World TB Day, March 24
FOR IMMEDIATE RELEASE:
March 24, 2014
LAS VEGAS – March 24 is World TB Day, the date in 1882 when Dr. Robert Koch announced he identified M. tuberculosis, the bacteria responsible for one of the world’s most dreaded diseases. Today, tuberculosis affects approximately two billion people worldwide. In 2013, there were 75 cases in Clark County and a total of 92 reported throughout the state.
An ancient illness and once the fifth leading cause of death in the United States, TB is curable but not eradicated. The Southern Nevada Health District’s active contact investigation programs and its community partnerships have been instrumental in avoiding a sudden surge in newly reported cases, allowing the rate of active cases to remain steady over time. Nevada consistently ranks among the top 20 states with the highest rates of TB. Nevada reports an average of 100 active cases of TB disease each year.
Nationwide, there were 9,945 cases of TB in 2012. According to the Centers for Disease Control and Prevention (CDC), the 2011 TB rate in the United States was 3.2 cases per 100,000 people, a decrease of 6.1 percent compared to 2011. Although TB can affect anyone, the majority of cases nationwide and in Nevada are among the foreign born in whose home countries latent TB infection rates are high. In Clark County, 65 percent of patients were foreign born. However, as many as one in 10 people, no matter their country of birth, will test positive for exposure to the bacterium, although they may not be sick or infectious.
Some TB stats include:
- Approximately one in three people worldwide have latent TB infection.
- In 2011, nearly 9 million people became sick with TB disease.
- In 2011, there were approximately 1.4 million TB-related deaths worldwide.
- TB is a leading cause of death for people with HIV.
The Centers for Disease Control and Prevention (CDC) has personal stories from real TB patients on its website: http://www.cdc.gov/tb/topic/basics/personalstories.htm. These patients come from various communities throughout the United States.
The Southern Nevada Health District works with federal health officials, state health division representatives, local agencies, and national advocacy groups to identify active cases for treatment as well as their close contacts for preventive care, and provide education and expert consultation on infection control practices, screening procedures, and case reporting.
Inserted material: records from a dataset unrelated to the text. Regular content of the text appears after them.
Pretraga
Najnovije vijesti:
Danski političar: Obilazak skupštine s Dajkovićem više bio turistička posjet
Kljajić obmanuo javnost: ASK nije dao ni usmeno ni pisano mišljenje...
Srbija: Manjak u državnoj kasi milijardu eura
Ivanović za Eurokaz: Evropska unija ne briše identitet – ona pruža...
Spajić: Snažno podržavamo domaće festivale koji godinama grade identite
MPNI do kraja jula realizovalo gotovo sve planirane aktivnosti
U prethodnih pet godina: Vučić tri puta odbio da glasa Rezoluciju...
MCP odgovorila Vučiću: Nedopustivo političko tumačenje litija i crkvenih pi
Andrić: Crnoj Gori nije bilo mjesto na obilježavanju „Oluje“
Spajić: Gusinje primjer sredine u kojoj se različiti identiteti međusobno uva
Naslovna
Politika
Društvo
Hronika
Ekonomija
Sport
World TB Day is an opportunity to educate the community about an important component of public health and encourage health care providers to consider tuberculosis when they treat symptomatic patients. This critical diagnosis helps to get patients into treatment quickly and limit the spread to the patient’s contacts.
At any given time, there are approximately 80 people undergoing treatment for active TB in Clark County under the supervision of the health district. Adherence to treatment is key to eliminating the risk of spreading TB to a patient’s close contacts and the community as a whole. In recent years, drug resistant strains of TB have developed, limiting treatment options with several cases of drug resistant cases identified locally. “Directly observed” therapy protocols require the TB Treatment and Control Clinic to utilize a number of resources to monitor patient compliance with therapy. Health district clinicians coordinate care for patients, many of whom voluntarily remain in quarantine until adherence to an effective treatment plan renders them no longer infectious. Treatment can take six to 24 months and requires supervision, which is burdensome on the patient and health care systems.
People who test positive for TB and who are asymptomatic have ‘latent’ TB infection. They are not sick and are incapable of spreading the disease. It means that they have been exposed to the TB bacterium at some point in their lives. People with latent TB are offered treatment to prevent them from developing an active case of TB which could spread disease.
The Southern Nevada Health District serves as the local public health authority for Clark County, Boulder City, Henderson, Las Vegas, Mesquite and North Las Vegas. The agency safeguards the public health of the community’s residents and visitors through innovative programs, regulations, and initiatives focused on protecting and promoting their health and well-being. More information about the Health District, its programs, services, and the regulatory oversight it provides is available at www.SNHD.info.